HIDUPKATOLIK.COM – SECARA simbolik, Paus Yohanes XXII membuka jendela kamarnya sehingga ia bisa melihat horizon nan luas. Tak hanya itu, angin segar pun masuk ke biliknya sehingga terasa lebih segar. Ya. Paus ini memang, secara tak terduga, menggelar Konsili Ekumenis, yang tak lain adalah Konsili Vatikan II. Konsili yang merupakan tonggak penting (momentum) perjalanan sejarah Gereja hingga saat ini.

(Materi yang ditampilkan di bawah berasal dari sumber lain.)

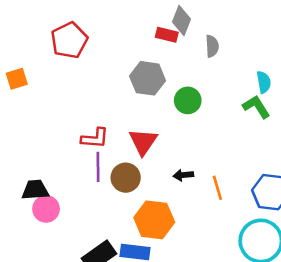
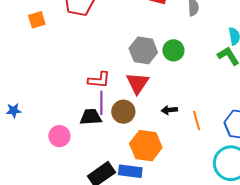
gray hexagon: (148, 78) -> (143, 50), moved
orange square: (17, 79) -> (37, 20), moved
black trapezoid: (35, 190) -> (91, 117), moved

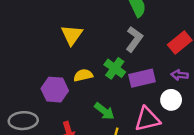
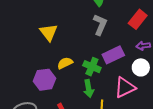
green cross: (115, 68) -> (92, 67), moved
green arrow: (104, 111) -> (89, 88), turned 54

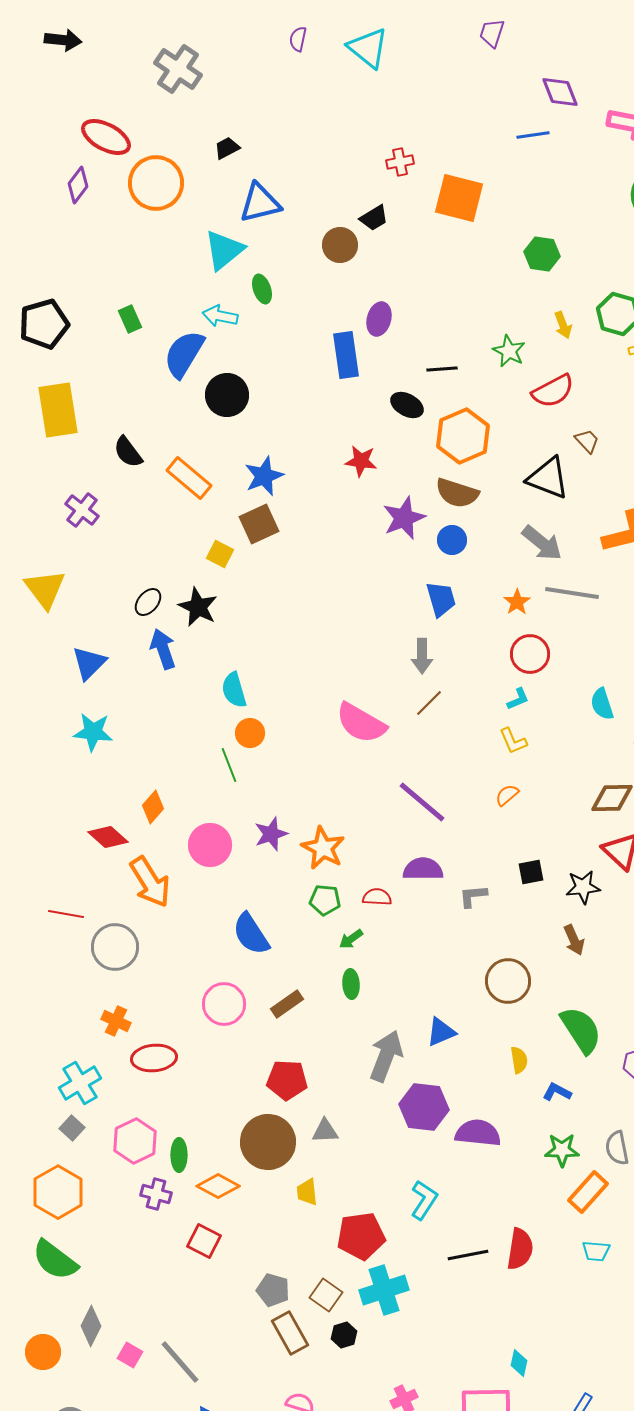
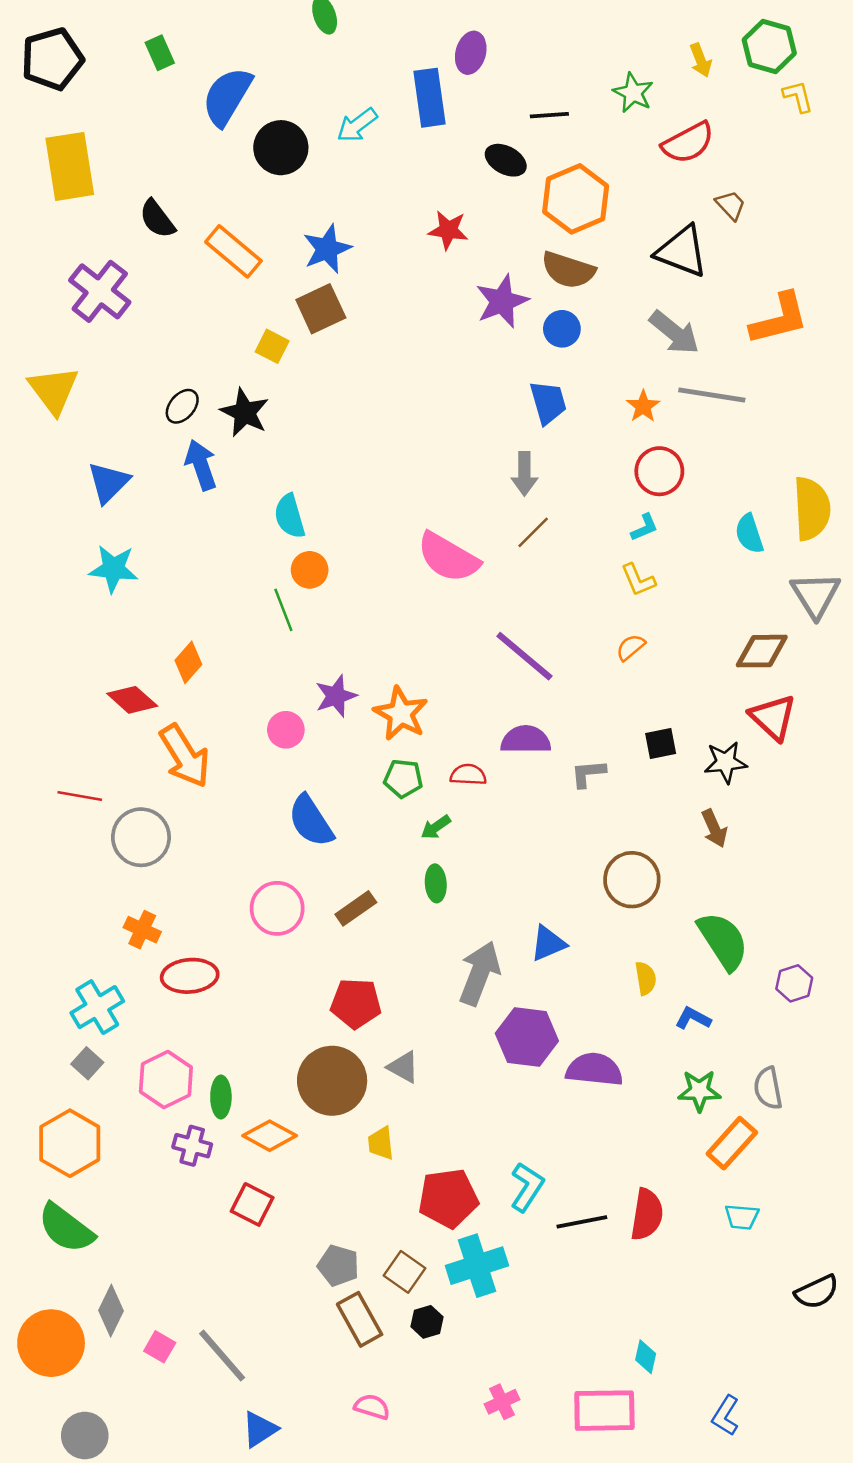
cyan arrow: (220, 316) -> (357, 125), moved, turned -48
purple cross: (82, 510) -> (100, 291), size x1.4
pink circle: (210, 845) -> (286, 730), moved, size x0.7
gray triangle: (325, 1131) -> (403, 1067), turned 32
cyan L-shape: (424, 1200) -> (527, 1187), moved
orange circle: (43, 1352) -> (51, 1343), size x1.5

Begitu banyak hal yang dihasilkan dalam Konsili ini, baik yang berkaitan dengan eksistensi Gereja, pembaruan internal, maupun bagaimana kemudian Gereja memandang (mengambil sikap) terhdap umat beragama lain, yang non-Katolik.
Salah satu yang fenomenal adalah keterbukaan Gereja pada umat beragama lain. Gereja tak memandang diri satu-satunya paling benar untuk menuju keselamatan Allah. Di pihak lain pun Allah hadir dan berkarya.
Semangat pembaruan yang dilakukan oleh Paus Yohanes XXIII kiranya tak pernah boleh berhenti pada Konsili Vatikan II. Baru saja Gereja memperingai 60 tahun pembukaan Konsili ini. Bahkan secara khusus, Para Uskup Asia (Federation of Asian Bishop’s Conferences), dalam rangka memperingati pembukaan Konsili ini, mengadakan Sidang/Pertemuan Umum di Bangkok, Thailand dari pertengahan hingga akhir Oktober lalu. Mengingat begitu pentingnya Asia di mata Gereja, Paus Fransiskus secara khusus mengirim Kardinal Luis Antonio Tagle untuk mewakilinya hadir di Thailand.
Momen ini juga merupakan peringatan 50 tahun FABC. FABC lahir setela 10 taun Konsili Vatikan II. Hasil dari pertemuan ini juga in line dengan Sinode Uskup Sedunia yang diprakarsai oleh Paus Fransiskus sendiri.
Dalam pernyataan akhirnya, dalam salah satu butirnya, Para Uskup Asia menegaskan, Gereja ingin hadir bersama dengan umat/masyarakat Asia yang kaya dengan keberagaman dan budaya Asia.
Paus Fransiskus sendiri, sejak duduk di Takhta Santo Petrus menggantikan Paus Benediktus XVI terus mengadakan pembaruan di tubuh Gereja sendiri. Hal itu tercermin dari ensiklik-ensiklik yang ia terbitkan.
Dua terbaru adalah Laudato Si’ dan Fratelli Tutti. Dua ensiklik ini menjadi rujukan dalam gerak dan dimamika Gereja memasuki era baru dunia yang diwarnai pelbagai macam perubahan.
Di dalam tubuh Gereja sendiri, terutama di Vatikan, Paus terus menggelorakan semangat perubahan, termasuk dalam hal keuangan, reformasi di tubuh ‘pemerintahan’ Gereja. Ia menempatkan kaum perempuan dalam kedudukan-kedudukan strategis dalam hierarki di Vatikan.
Dan perubahan sekaligus pembaruan lain di dalam Takhta Santo Petrus. Termasuk, di dalam dirinya sendiri, Paus Fransiskus tak sepenuhnya mengikuti protokol kepausan. Bahkan, sejak dilantik menjadi Paus, ia memilih tinggal di wisma kepausan, sepatunya tak lagi berwarna merah khas Paus, mobilnya pun sederhana, ketika masih sehat, ia menenteng sendiri kopernya di kala bepergian.
Bagaiman dengan Gereja di Indonesia? Apakah angin aggiornamento yang dikobarkan Yohanes XXIII, para Paus berikutnya hingga Fransiskus, juga menjadi nafas Gereja Katolik di Nusantara ini?